### AVAILABLE DATA:

● ● ● ● ●

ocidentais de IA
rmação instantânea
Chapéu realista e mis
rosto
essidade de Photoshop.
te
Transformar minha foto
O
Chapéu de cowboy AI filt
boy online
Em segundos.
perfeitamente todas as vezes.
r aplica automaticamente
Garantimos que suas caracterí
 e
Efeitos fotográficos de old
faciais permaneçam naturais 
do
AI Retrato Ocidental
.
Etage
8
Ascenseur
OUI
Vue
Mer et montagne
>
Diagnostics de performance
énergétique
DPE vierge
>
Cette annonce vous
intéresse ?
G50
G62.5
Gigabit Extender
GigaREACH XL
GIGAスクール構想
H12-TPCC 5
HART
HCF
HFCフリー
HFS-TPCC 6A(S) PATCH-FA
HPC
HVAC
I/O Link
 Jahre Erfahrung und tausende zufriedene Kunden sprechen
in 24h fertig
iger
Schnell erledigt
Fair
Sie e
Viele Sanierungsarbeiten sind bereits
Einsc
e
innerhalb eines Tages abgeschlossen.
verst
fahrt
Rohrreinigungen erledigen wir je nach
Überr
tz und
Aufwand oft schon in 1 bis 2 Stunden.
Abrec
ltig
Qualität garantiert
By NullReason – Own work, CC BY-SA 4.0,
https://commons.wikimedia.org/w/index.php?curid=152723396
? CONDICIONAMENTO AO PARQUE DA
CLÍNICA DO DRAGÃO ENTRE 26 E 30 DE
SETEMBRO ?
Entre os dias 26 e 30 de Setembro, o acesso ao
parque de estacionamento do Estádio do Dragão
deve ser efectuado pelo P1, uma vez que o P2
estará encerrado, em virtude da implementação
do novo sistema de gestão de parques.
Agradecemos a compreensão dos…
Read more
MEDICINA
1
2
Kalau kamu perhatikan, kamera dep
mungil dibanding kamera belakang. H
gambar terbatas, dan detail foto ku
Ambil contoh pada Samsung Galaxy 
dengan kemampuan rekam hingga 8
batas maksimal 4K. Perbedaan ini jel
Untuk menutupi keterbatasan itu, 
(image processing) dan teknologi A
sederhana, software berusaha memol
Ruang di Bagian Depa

● ● ● ● ●

### WHAT YOU WILL DO:
Go through the material and report each line that holds the string "kamera".

### RESPONSE BOX:
Kalau kamu perhatikan, kamera dep
mungil dibanding kamera belakang. H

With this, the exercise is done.